(WORK INSTRUCTIONS):
Extract all lines that hold "pixel" from the records below.

Collected data:
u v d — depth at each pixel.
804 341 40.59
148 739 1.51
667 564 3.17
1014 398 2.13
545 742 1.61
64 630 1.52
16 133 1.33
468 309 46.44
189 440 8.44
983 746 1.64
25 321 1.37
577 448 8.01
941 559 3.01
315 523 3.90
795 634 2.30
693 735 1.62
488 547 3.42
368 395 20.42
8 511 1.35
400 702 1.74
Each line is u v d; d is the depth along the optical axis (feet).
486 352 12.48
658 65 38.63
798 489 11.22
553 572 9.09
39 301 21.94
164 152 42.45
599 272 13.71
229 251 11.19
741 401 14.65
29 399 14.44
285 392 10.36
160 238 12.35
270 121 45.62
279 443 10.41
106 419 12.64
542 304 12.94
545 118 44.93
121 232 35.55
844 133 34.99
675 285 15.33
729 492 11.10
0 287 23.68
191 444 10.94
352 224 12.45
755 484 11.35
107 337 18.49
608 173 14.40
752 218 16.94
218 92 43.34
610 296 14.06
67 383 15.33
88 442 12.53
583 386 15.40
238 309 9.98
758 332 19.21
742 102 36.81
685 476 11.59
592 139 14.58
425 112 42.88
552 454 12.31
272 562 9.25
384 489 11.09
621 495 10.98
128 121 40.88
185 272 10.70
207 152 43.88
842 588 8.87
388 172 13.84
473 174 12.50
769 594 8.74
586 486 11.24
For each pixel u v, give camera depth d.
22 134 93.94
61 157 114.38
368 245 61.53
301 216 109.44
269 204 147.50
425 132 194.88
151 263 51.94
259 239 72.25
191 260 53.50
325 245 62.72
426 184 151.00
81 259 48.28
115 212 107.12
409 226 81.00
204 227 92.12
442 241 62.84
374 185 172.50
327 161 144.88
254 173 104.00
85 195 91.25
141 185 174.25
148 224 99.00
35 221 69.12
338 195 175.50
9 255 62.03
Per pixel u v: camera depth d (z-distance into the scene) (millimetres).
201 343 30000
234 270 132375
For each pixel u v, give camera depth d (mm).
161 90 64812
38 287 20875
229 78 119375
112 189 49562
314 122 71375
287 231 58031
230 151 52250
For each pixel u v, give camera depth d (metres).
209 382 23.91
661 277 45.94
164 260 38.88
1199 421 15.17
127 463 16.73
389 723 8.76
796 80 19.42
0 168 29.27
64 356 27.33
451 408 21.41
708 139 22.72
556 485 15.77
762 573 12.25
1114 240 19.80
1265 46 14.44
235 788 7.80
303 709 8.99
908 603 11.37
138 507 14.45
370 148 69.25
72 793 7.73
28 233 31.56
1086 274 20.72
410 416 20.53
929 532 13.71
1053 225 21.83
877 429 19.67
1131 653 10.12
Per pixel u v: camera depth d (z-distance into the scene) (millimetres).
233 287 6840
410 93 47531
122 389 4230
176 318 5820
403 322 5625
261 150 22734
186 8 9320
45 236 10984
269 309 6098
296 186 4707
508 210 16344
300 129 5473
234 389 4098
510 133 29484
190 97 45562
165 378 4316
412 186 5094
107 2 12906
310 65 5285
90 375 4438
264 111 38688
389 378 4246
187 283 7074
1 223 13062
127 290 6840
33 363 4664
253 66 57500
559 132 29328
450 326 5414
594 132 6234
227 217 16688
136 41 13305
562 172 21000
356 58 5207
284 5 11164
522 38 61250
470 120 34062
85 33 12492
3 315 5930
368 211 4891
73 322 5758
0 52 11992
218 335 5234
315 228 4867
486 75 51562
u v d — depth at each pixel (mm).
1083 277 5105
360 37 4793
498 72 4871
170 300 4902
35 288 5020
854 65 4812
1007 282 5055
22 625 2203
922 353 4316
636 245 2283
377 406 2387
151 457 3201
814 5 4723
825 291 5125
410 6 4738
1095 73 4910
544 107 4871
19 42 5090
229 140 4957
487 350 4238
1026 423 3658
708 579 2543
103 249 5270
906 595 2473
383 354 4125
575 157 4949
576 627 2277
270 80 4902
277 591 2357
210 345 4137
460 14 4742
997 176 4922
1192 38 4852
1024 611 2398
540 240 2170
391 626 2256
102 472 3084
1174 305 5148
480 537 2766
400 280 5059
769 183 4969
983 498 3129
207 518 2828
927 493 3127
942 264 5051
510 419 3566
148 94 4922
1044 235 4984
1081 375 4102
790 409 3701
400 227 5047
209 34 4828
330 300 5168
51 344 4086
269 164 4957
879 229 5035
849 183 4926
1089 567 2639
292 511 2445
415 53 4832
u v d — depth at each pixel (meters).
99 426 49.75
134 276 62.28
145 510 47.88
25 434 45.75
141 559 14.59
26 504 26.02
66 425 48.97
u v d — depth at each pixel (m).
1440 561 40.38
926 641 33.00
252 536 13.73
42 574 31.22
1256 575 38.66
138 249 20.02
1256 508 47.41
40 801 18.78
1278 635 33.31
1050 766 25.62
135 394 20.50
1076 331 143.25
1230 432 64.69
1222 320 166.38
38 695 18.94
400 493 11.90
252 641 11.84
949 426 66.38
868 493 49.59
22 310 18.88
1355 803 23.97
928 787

(YOUR RESPONSE):
u v d — depth at each pixel.
For each pixel u v, give camera depth d.
Per pixel u v: camera depth d (z-distance into the scene) (millimetres).
For each pixel u v, give camera depth d (mm).
For each pixel u v, give camera depth d (metres).
Per pixel u v: camera depth d (z-distance into the scene) (millimetres).
u v d — depth at each pixel (mm).
u v d — depth at each pixel (meters).
u v d — depth at each pixel (m).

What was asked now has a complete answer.